Wednesday, May 16, 2012

Growing Food Without a Garden Plot

Wow, it's been a long time since I wrote in here. A lot has happened: Earth Week, Power Shift NY, the end of another semester, and Take It Or Leave It (which is still going on). It's Senior Week now and I should probably write a real entry, but I just wanted to share these tips from the team behind Fresh the movie:

Do you yearn for a bit of your own greenery, but live in an urban area? We've got good news: limited space doesn't have to keep you from watching your garden grow. Planting vegetables and herbs in moveable containers provides a solution around limited land, time, or poor soil. It's a simple way to feed your appetite for fresh produce and add life to a patio, porch, or even a fire escape.

Best of all, growing food in pots is quite easy. All you need are containers with drainage holes, a good soil mix, fertilizer, light, water, and the right plant varieties. Here are a few tips to get your garden growing.

Vegetable Varieties

What you can grow depends on the size of your containers, the amount of sunlight that reaches the plants, and the season you plant in. Leafy vegetables such as lettuce, cabbage, spinach, and radishes are the best bet if you’re working with shallow containers and shadier areas. Give them at least a six-inch wide pot with eight inches of soil depth. Vegetables grown for their fruits, like peppers, tomatoes, squashes, cucumbers, broccoli, and eggplants need more light— six to eight hours of direct sunlight a day—and, in general, more room to grow. Spacing requirements can usually be found on the seed packet or plant tag. If you’re planting seeds, remember to plant more than you’ll need in each container in case some don’t sprout. You can thin crowded young plants later.

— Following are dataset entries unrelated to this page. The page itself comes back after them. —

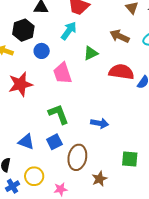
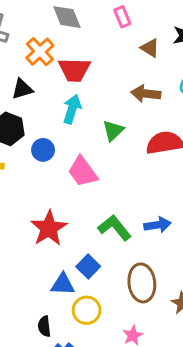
red star: (20, 84) -> (49, 228), moved
green L-shape: (59, 114) -> (115, 228), moved
blue square: (54, 142) -> (88, 267), moved
yellow circle: (34, 176) -> (87, 310), moved

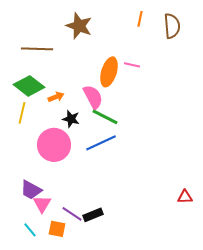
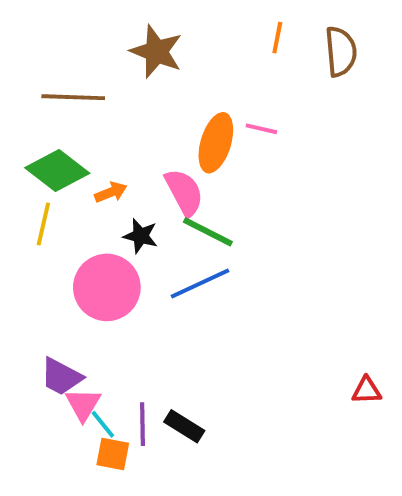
purple line: (72, 214) -> (143, 424), turned 55
black rectangle: (93, 215) -> (184, 426), turned 54
cyan line: (30, 230) -> (103, 424), moved

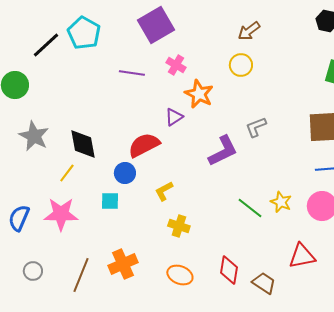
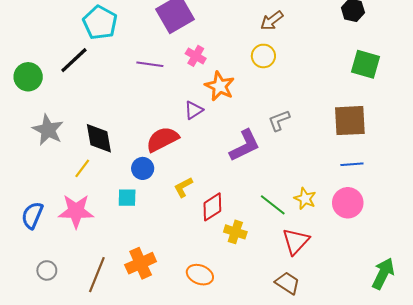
black line: (46, 45) -> (74, 60), moved
yellow cross: (179, 226) -> (235, 232), moved
red triangle: (302, 256) -> (296, 241), moved, turned -36
red diamond: (229, 270) -> (212, 207), moved, turned 48

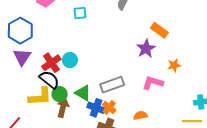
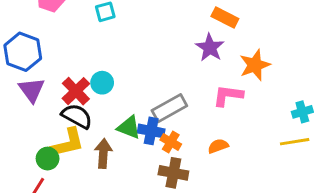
orange star: (174, 65) -> (255, 65), size x1.5
green circle: (60, 94) -> (48, 159), moved
blue cross: (96, 108) -> (151, 131), moved

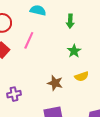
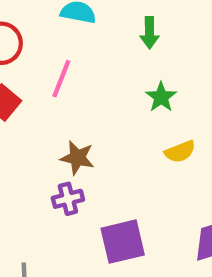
brown star: (55, 83) -> (77, 158), moved
purple cross: (14, 94) -> (68, 199), moved

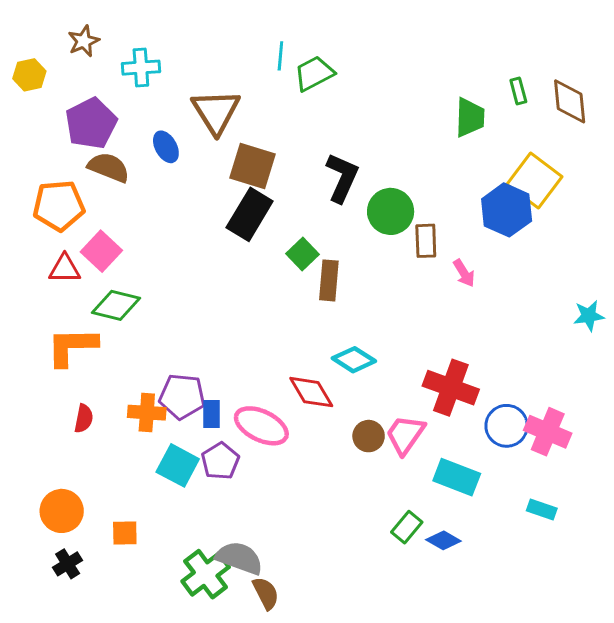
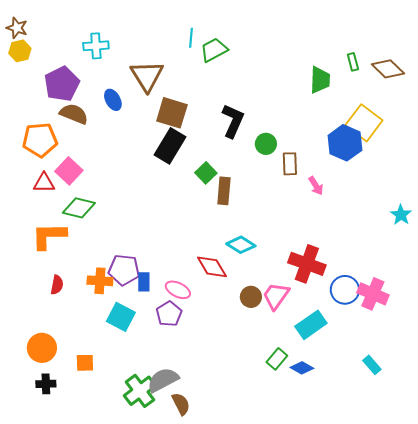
brown star: (84, 41) -> (17, 28), moved, turned -30
brown diamond: (570, 101) -> (388, 69), turned -40
green circle: (391, 211) -> (266, 144), size x0.7
cyan star: (589, 316) -> (401, 215), turned -30
pink ellipse: (261, 426) -> (178, 290), size x0.7
purple pentagon: (220, 461) -> (169, 314), moved
cyan rectangle: (457, 477) -> (311, 325), turned -56
cyan rectangle: (542, 510) -> (372, 365), moved, turned 30
gray semicircle: (239, 558) -> (163, 380), turned -48
black cross: (68, 564) -> (46, 384), turned 30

Plants with a rapid maturation period are ideal if you’re starting late in the summer, or in order to get several crops from a container. Herbs, small salad greens like oak leaf lettuce and mustard cress, silver beets, radishes, and cherry tomatoes are all quick-growing options. Using vegetable starts instead of seeds shortens the planting to harvest timeline.

Choosing a Vessel

A vegetable container has two basic requirements: holes to allow for adequate drainage and a size large enough to support the mature crop,meaning at least eight inches deep. Clay pots, cement blocks, milk cartons, dish pans, and tin cans all work well for small plants. Larger ceramic pots, half barrels, garbage cans, bushel baskets, and redwood or cedar boxes will house vegetables that require more room. Use potting as an opportunity to be creative and recycle!

Soil, Fertilizer, and Water

Use a lightweight, porous potting soil so that air and nutrients can circulate to the root system. Nurseries and garden centers offer mixes that usually contain peat moss, organic material, sand, and pumice or perlite. Mixing compost or aged manure into commercial soil will give your plants a boost.

Potted vegetables generally require more water than those grown in the ground. Most vegetables and herbs prefer that the soil remain slightly moist. When the soil feels dry to the touch about one or two inches below the surface, it’s usually time to water. You can use an organic liquid or soluble fertilizer every two to four weeks to replenish micronutrients in the soil.

The Harvest

In just a few weeks, you’ll be able to gather bowlfuls of salad or vegetables to grill just by stepping out onto your balcony or deck. You won’t have to worry about unused produce rotting in the refrigerator or whether you remembered to buy the fresh herb a recipe called for. You’ll be eating locally and organically. And, you’ll take pleasure in finding space for a bit of dirt in your life.


  1. Helpful info. Im currently growing mine now.

  2. A big opportunity for us farmers. It's also a new technique.